#### REQUEST:
Write out every line of text in the records below exactly as it appears, and leave the pictures out of your answer.

↓

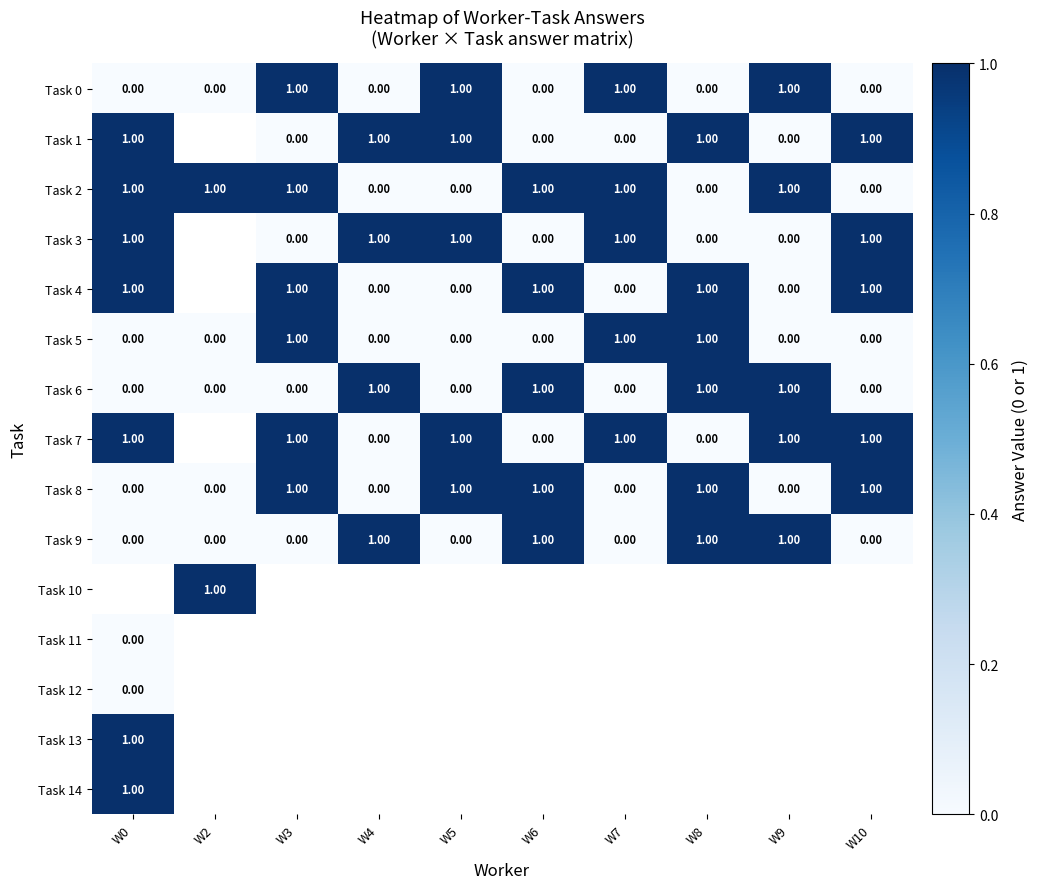

Which series has the widest spread of values?

Task 0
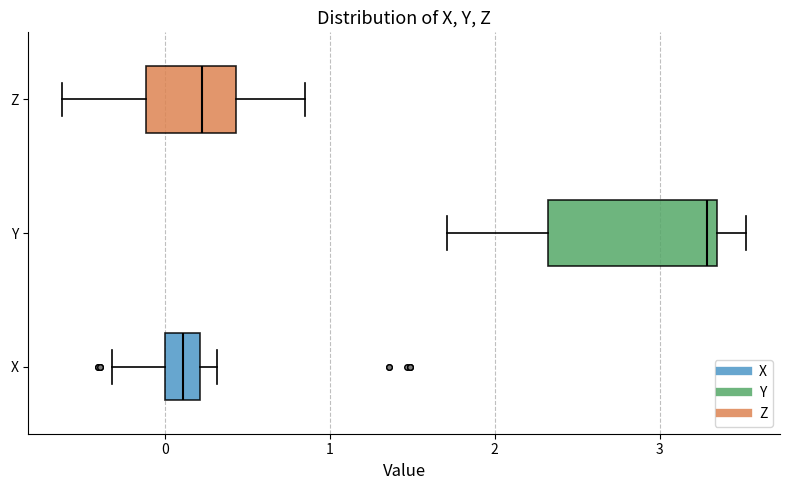

Which box's median line is the furthest to the left?

X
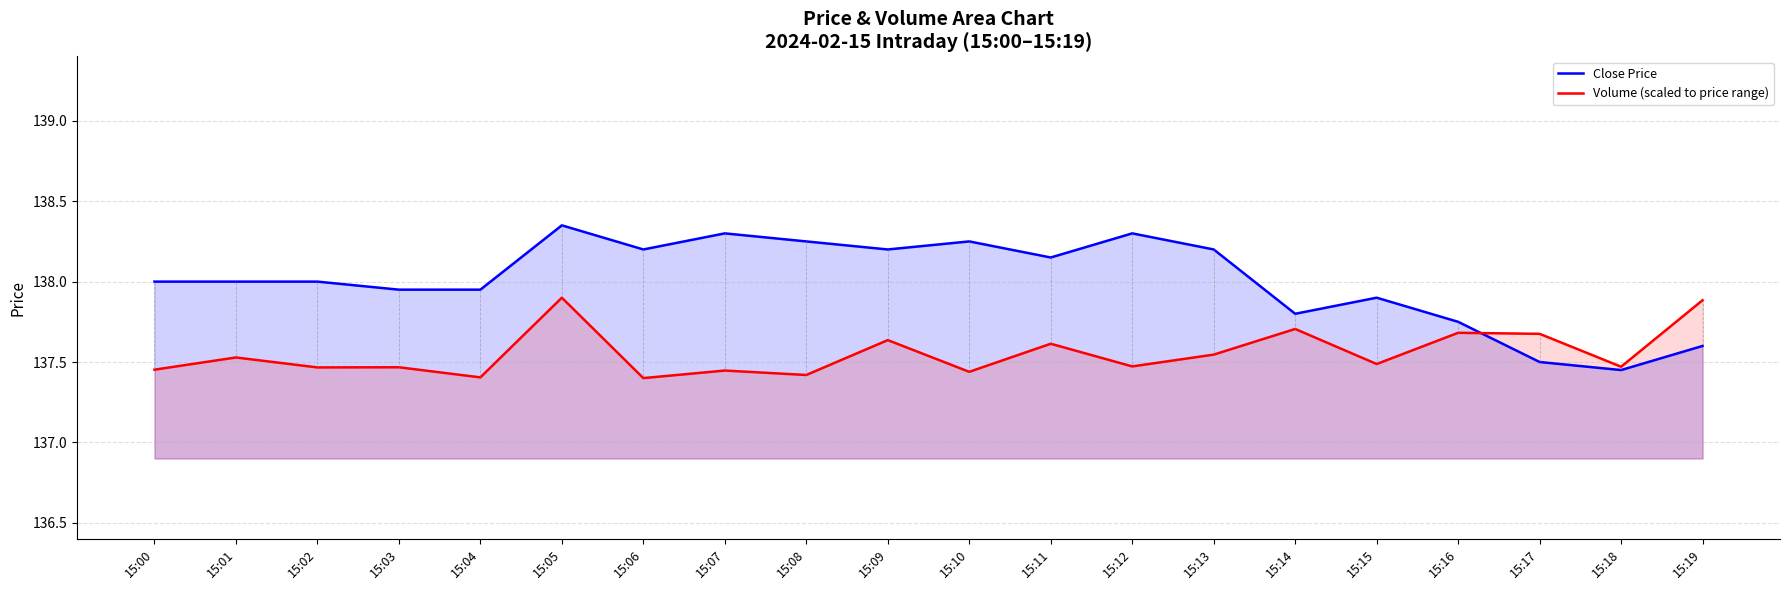

In Volume (scaled to price range), how many points are higher than both neighbors (excluding endpoints)?

8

↑

#### RESPONSE TO THIS EXERCISE:
Which series has the widest spread of values?

Task 0

Which box's median line is the furthest to the left?

X

In Volume (scaled to price range), how many points are higher than both neighbors (excluding endpoints)?

8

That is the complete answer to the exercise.